_Data to process:_

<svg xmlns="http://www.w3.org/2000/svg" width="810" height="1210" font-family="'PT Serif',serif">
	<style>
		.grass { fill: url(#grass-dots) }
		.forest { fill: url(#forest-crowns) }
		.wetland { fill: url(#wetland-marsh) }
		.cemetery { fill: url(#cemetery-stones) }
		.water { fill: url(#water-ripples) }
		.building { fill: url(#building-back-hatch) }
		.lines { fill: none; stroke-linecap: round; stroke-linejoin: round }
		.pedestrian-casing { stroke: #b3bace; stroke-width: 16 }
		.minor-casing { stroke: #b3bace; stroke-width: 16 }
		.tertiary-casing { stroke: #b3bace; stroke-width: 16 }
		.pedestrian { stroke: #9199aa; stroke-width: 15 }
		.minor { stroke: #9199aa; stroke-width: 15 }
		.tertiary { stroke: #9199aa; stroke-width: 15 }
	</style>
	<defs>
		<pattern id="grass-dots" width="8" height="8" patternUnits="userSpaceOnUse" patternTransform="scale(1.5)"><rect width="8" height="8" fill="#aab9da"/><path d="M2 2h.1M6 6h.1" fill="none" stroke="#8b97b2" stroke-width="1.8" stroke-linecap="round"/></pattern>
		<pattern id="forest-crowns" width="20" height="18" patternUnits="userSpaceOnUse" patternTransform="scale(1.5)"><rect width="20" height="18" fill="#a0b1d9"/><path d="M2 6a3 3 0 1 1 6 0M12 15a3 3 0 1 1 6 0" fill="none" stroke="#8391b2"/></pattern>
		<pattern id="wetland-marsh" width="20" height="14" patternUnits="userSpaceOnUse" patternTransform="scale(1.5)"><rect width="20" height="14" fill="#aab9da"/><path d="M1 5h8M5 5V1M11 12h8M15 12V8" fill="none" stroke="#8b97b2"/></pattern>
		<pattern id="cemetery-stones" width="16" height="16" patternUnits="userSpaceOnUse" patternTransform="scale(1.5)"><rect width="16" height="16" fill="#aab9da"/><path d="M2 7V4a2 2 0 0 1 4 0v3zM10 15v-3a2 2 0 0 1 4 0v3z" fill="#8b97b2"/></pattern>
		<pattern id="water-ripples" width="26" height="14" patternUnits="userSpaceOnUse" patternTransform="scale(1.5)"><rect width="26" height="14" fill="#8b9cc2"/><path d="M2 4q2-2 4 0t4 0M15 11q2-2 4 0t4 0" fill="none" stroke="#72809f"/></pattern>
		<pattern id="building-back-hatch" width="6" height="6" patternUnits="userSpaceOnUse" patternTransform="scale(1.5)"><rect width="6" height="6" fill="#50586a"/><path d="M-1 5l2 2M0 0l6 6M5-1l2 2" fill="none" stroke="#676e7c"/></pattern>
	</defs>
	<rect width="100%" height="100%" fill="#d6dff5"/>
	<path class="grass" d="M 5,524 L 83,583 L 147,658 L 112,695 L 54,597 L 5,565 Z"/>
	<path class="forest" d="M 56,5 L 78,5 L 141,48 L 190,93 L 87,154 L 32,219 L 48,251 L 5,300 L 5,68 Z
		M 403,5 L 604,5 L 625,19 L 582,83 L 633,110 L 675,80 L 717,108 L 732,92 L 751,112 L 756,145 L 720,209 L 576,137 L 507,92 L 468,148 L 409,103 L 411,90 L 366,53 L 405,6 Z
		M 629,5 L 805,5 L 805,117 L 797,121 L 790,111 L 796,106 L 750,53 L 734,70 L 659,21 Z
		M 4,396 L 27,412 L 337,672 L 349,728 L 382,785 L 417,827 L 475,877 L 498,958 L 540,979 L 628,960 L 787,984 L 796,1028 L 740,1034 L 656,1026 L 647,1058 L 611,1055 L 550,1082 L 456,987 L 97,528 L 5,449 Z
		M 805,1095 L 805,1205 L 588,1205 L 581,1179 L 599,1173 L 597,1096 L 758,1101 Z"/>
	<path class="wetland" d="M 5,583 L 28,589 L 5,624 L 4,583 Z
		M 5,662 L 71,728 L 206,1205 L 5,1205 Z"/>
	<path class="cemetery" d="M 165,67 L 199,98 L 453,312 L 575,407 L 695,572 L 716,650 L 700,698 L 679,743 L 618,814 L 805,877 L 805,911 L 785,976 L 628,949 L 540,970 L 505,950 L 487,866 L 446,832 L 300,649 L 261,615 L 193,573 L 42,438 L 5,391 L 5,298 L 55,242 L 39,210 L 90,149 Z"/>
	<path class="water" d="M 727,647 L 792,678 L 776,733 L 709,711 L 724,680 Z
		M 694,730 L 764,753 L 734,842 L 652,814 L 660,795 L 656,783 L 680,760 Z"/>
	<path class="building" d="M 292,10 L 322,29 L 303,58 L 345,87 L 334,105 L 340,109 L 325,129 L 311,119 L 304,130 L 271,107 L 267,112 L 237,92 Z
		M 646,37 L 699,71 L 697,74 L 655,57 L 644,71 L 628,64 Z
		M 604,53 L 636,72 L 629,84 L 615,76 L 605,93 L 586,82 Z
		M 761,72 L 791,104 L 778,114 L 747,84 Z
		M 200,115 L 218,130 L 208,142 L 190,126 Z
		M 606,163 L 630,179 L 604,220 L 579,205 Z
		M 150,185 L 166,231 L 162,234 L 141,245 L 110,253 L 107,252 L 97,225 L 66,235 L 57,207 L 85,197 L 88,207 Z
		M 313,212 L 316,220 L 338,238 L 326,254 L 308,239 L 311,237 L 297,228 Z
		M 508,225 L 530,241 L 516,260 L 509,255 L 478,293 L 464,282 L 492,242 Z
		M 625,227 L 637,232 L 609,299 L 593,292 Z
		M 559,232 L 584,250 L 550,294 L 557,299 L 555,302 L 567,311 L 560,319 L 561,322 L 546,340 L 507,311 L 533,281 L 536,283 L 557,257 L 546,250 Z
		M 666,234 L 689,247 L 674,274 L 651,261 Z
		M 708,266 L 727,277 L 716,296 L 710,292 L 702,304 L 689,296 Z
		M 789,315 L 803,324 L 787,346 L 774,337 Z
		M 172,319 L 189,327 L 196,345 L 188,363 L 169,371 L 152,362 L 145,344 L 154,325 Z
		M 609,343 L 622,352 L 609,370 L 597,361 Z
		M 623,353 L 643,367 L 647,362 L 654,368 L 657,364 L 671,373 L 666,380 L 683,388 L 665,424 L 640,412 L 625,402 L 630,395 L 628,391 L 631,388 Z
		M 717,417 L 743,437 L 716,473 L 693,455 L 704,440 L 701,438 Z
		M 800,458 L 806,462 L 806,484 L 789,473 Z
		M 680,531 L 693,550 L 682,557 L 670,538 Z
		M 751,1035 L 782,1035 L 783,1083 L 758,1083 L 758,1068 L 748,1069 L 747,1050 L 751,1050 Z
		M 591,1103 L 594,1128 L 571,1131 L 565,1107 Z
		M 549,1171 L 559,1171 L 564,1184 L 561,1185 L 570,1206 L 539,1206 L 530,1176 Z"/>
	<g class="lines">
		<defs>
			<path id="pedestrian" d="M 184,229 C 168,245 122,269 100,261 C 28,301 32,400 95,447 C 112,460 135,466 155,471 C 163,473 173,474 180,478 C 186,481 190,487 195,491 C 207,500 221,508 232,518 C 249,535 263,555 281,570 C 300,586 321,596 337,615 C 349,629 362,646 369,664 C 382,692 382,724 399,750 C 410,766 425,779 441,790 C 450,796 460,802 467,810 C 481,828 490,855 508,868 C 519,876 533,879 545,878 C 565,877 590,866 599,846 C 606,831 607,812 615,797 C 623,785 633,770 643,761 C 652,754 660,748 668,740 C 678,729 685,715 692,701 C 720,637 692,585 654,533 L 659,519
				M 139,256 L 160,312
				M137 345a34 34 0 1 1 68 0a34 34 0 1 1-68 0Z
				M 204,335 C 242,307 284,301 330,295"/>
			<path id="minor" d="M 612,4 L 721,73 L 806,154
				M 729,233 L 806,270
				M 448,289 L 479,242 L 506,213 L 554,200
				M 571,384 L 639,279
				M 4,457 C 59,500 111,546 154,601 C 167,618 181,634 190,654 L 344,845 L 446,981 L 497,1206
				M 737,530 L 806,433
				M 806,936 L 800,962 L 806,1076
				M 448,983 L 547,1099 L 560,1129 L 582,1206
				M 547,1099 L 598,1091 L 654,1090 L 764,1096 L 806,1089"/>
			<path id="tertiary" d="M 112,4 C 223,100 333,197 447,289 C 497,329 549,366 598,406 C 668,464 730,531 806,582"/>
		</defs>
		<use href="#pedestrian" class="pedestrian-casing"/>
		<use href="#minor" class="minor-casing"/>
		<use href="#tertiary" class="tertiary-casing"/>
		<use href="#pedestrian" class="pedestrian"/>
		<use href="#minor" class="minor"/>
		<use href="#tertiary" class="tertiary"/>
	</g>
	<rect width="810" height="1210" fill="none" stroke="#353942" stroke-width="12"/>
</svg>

_Work order:_
Counting every line of the entries that holds the word "lines", report the total and no other text.

_Solution below:_
2